Время созидать - Ирина Кварталова
Шрифт:
Интервал:
Закладка:
Тильда устало вздохнула.
– Я не потерплю угроз в мой адрес или в адрес моего сына, тем более – необоснованных. Или вы называете здравомыслием подчинение лишь по тому только праву, что вы ниарх? Позвольте напомнить в таком случае, что перед законом Республики мы равны.
– Ваш сын использовал магию. Вы полагаете, это необоснованные угрозы? Он не контролирует себя. Он опасен.
И Тильда с ужасом поняла, что Корнелия Райнер права. Из-за чего бы ни возникла драка, Арон не может себя сдерживать.
– Я знаю лишь одно: вы пришли в мой дом и угрожаете мне бездоказательно! Те же самые обвинения могу выдвинуть и я, учитывая, в каком состоянии вернулся мой сын, – резко ответила Тильда. И снова горячее и злое чувство поднималось внутри, билось в такт сердцу, и еще быстрее, быстрее… Захлестывало ее.
– Я жду извинений, – требовательно сказала Корнелия Райнер, вставая. Она была ниже ростом, но даже поднимая голову, чтобы видеть лицо Тильды, смотрела сверху вниз. – И требую, чтобы ваш сын отправился туда, где таким, как он, самое место. В Отречение.
– Извинений вы не получите, пока не станут ясны обстоятельства драки, – отрезала Тильда. – И никакого права требовать от меня чего-либо у вас нет. Напомню вам, что Маллар Судящий слеп, и ему нет дела до того, ниарх стоит перед ним или найрэ! Как, собственно, и мне!
Лицо Корнелии Райнер стало таким, будто она унюхала какой-то мерзкий запах. Голубые глаза сверкали льдом.
– О, видимо, все же ваш сын унаследовал дурные наклонности своего отца. Я помню господина Элберта – пренеприятнейший был человек. Так что я не удивлена.
– Может, прямо скажете, что он пошел в своего папашу – редкостного мерзавца? Не умеющего держать себя в руках? – голос Тильды зазвенел, ударяясь в стены комнаты. – Пьяницу и транжиру, известного по всем притонам города? И в мать – шлюху, которая спит с сенаторами?

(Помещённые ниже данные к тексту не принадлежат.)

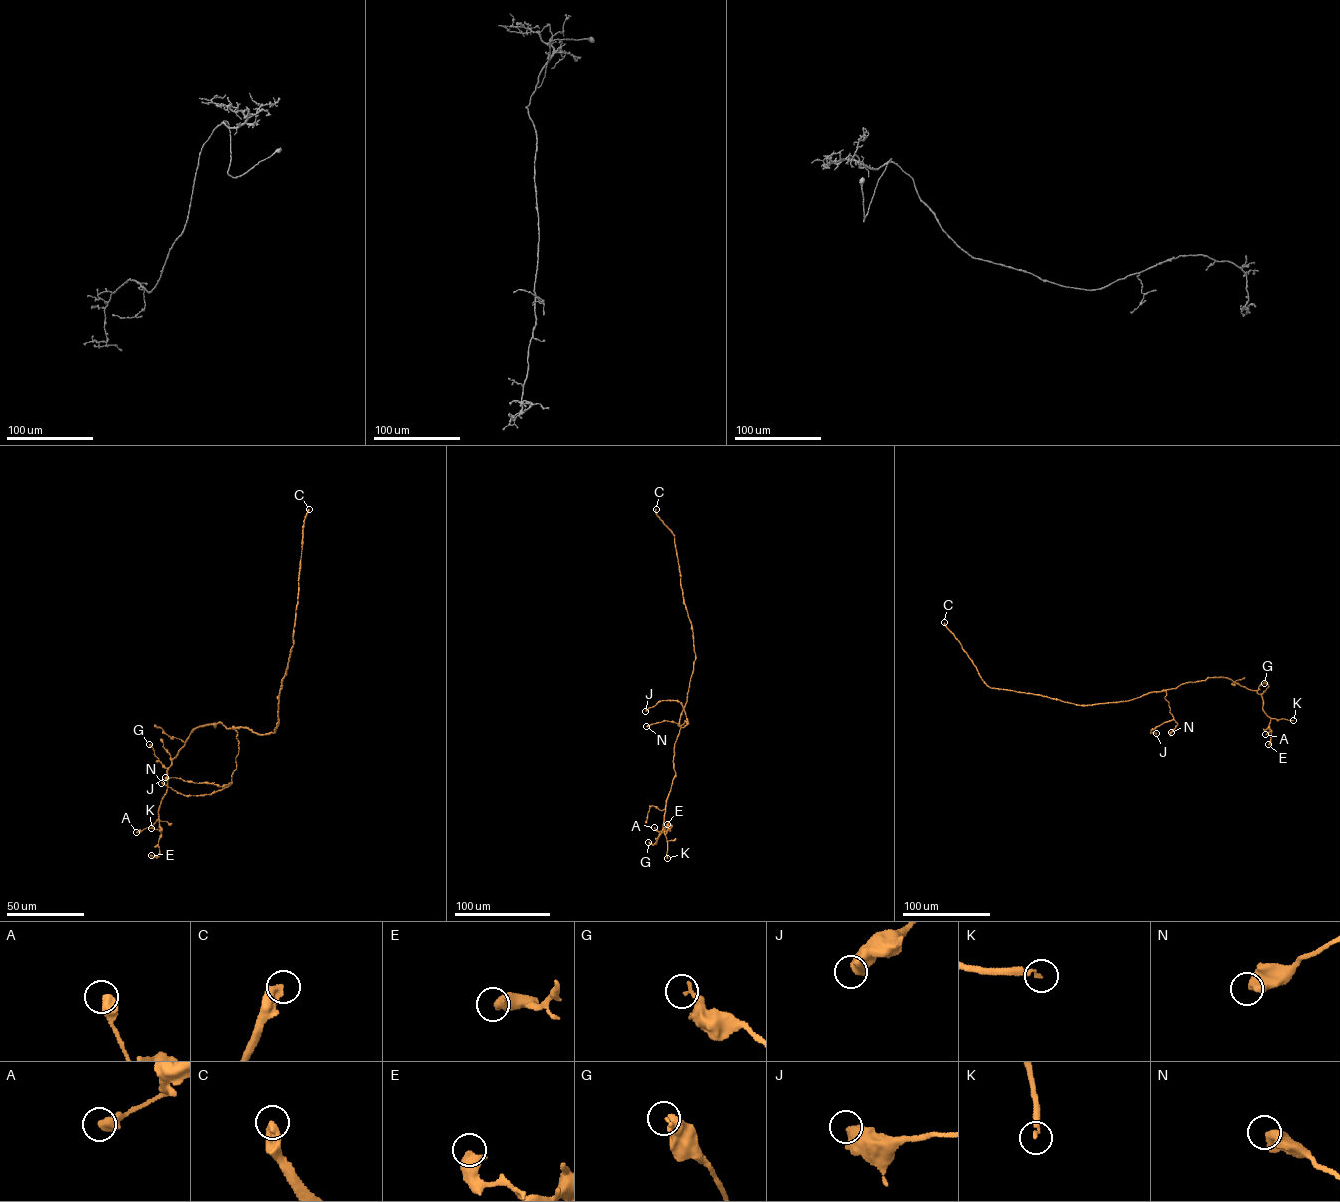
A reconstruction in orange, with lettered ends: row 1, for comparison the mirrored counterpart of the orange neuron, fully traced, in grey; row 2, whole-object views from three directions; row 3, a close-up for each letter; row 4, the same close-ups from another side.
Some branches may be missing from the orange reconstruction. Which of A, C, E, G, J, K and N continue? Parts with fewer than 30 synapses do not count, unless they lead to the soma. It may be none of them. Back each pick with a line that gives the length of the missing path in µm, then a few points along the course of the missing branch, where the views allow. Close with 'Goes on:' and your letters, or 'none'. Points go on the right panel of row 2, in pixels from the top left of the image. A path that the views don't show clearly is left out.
C: Missing length about 200 µm
K: Missing length about 100 µm. Course of what is missing: (1293, 720), (1307, 726), (1318, 722), (1331, 728)
Goes on: C, K

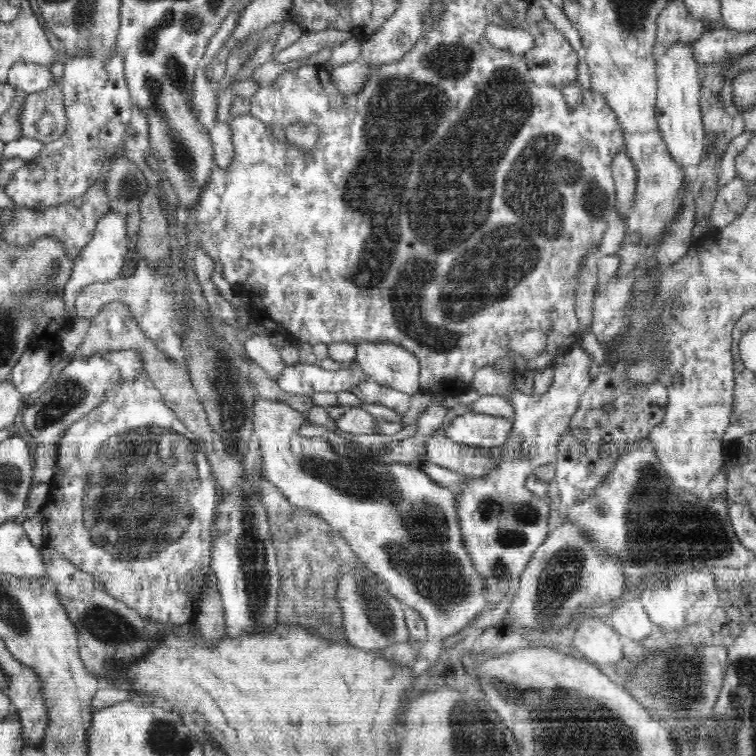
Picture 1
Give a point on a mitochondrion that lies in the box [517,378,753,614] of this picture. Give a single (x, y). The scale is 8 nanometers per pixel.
(655, 516)

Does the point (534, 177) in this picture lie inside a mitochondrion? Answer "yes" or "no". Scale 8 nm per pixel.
yes

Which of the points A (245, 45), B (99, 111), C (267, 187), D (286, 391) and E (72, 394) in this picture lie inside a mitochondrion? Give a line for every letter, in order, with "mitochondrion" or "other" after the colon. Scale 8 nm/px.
A: other
B: other
C: other
D: other
E: mitochondrion

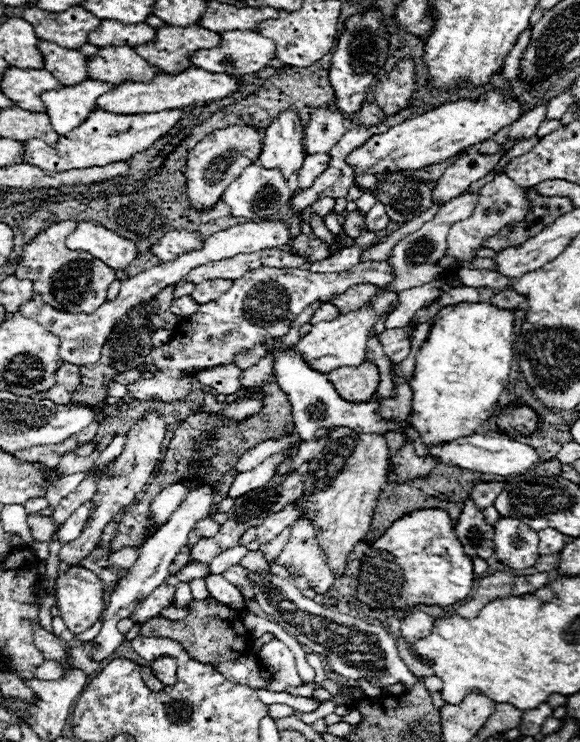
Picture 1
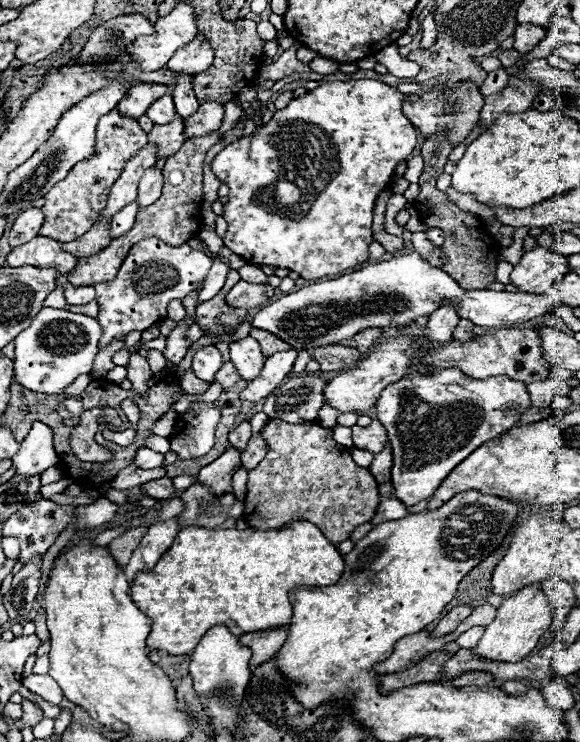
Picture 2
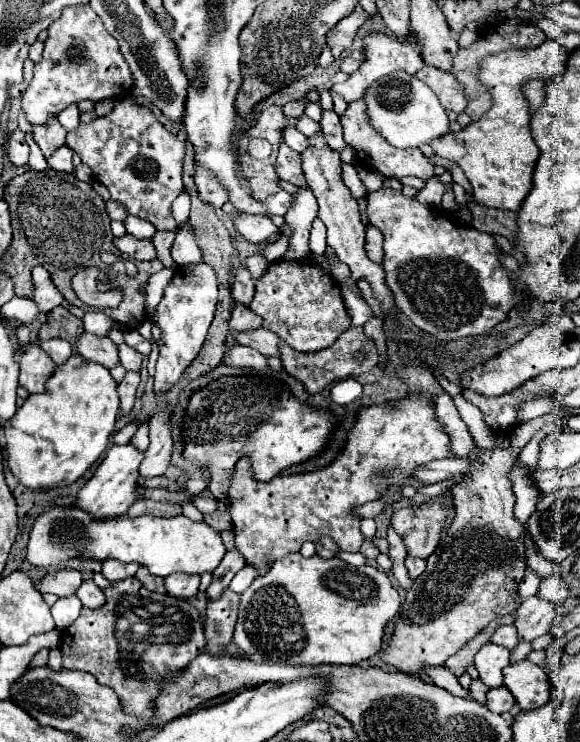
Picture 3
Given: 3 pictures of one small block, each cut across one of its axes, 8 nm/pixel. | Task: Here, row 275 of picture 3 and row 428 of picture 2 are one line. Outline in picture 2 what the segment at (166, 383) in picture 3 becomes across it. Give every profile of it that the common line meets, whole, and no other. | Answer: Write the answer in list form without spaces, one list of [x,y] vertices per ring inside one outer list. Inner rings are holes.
[[[198,404],[184,416],[178,416],[172,434],[168,436],[170,448],[180,460],[190,460],[208,454],[214,446],[214,428],[220,420],[216,404]]]

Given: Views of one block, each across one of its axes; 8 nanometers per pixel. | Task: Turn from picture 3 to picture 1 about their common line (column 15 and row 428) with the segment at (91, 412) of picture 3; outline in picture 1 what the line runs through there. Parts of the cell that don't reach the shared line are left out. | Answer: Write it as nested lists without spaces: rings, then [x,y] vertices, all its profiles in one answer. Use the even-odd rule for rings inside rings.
[[[458,302],[454,306],[442,308],[434,324],[430,328],[428,340],[420,348],[416,356],[416,368],[414,368],[414,380],[412,380],[412,410],[416,416],[412,418],[412,426],[418,428],[422,440],[426,444],[440,444],[450,442],[454,438],[470,436],[474,430],[494,414],[498,396],[504,390],[504,384],[510,376],[510,364],[514,358],[514,310],[510,308],[496,308],[488,302],[470,304],[470,302]]]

Лицо Корнелии Райнер сначала побледнело, а потом – лихорадочный румянец проступил сквозь слой пудры. Ее губы искривились.

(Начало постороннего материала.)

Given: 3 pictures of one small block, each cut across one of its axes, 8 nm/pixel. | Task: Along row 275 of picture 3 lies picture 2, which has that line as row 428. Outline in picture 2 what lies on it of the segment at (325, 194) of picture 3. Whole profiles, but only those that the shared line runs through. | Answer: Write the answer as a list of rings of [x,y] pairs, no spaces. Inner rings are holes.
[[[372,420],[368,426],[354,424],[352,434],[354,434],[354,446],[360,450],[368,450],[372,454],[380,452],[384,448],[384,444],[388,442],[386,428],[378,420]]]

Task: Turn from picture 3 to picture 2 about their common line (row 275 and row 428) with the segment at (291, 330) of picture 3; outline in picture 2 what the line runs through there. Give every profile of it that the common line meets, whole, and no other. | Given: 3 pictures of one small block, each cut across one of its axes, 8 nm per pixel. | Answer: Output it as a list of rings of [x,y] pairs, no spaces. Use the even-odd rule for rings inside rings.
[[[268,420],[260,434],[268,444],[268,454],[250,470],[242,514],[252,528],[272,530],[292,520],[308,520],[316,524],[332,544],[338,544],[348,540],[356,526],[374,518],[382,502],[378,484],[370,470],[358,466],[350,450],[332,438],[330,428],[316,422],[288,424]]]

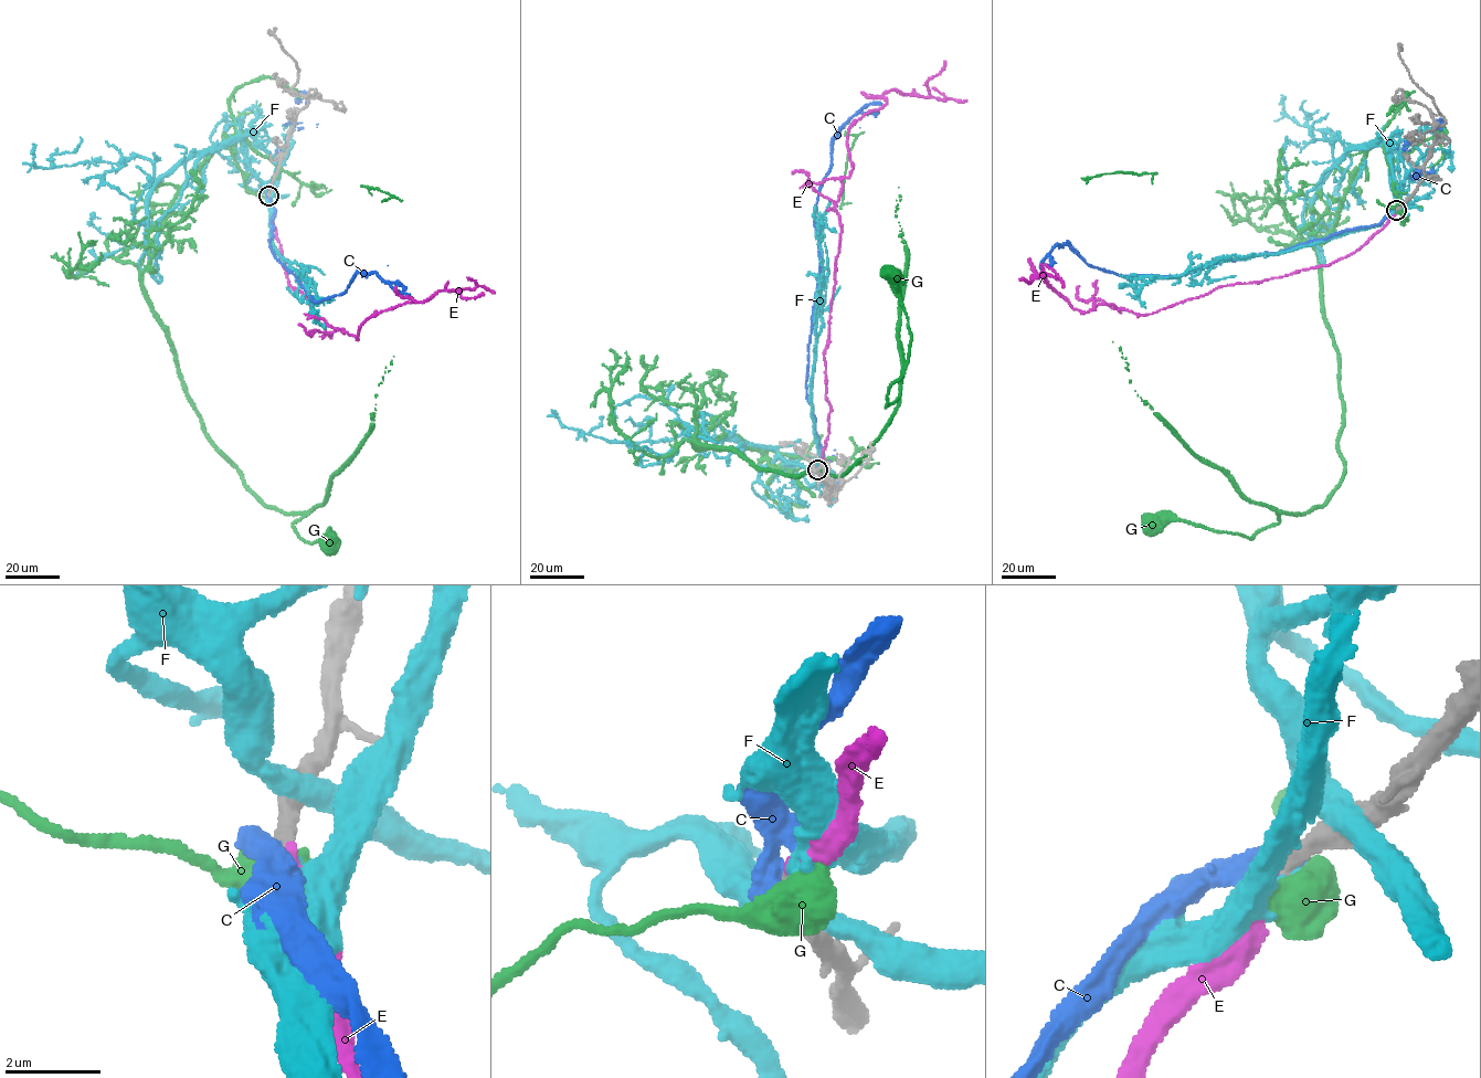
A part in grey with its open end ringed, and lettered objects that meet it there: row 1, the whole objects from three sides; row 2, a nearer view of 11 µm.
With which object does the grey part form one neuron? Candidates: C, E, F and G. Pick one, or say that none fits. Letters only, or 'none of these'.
E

– Вы… непозволительно грубы.
– Пожалуй, это не самое худшее, что можно сказать обо мне и о моем сыне, – очень четко и ясно ответила Тильда. Ее трясло от одного вида этой женщины, которая бесцеремонно пыталась влезть в дела ее семьи. – И указывать мне, как поступать с моим ребенком, вы не имеете права.
Они замолчали, глядя друг на друга. Тишина поглотила их, напряженная, колющая, больная. И Тильда стояла, упрямо глядя в глаза Корнелии Райнер, ведь иного оружия у нее не было. Спина болела от напряженной позы, боль дробила на куски колено, но Тильда не показывала этого.
Ничего не ответив, Корнелия Райнер повернулась и медленно и грациозно двинулась к выходу.
– Всего хорошего, – бросила она через плечо, и слова, скомканные и не поднятые, так и остались лежать между ними.
Хлопнула дверь, потом еще одна, всхрапнули кони, застучали по кирпичной плитке колеса экипажа, и все стихло. Сонно бормотал дождь за окном.
Тильда взглянула на портрет, что пялился со стены, сжала зубы от злости, в бессильной ярости ударила кулаком по резной спинке стула и устало опустилась на него.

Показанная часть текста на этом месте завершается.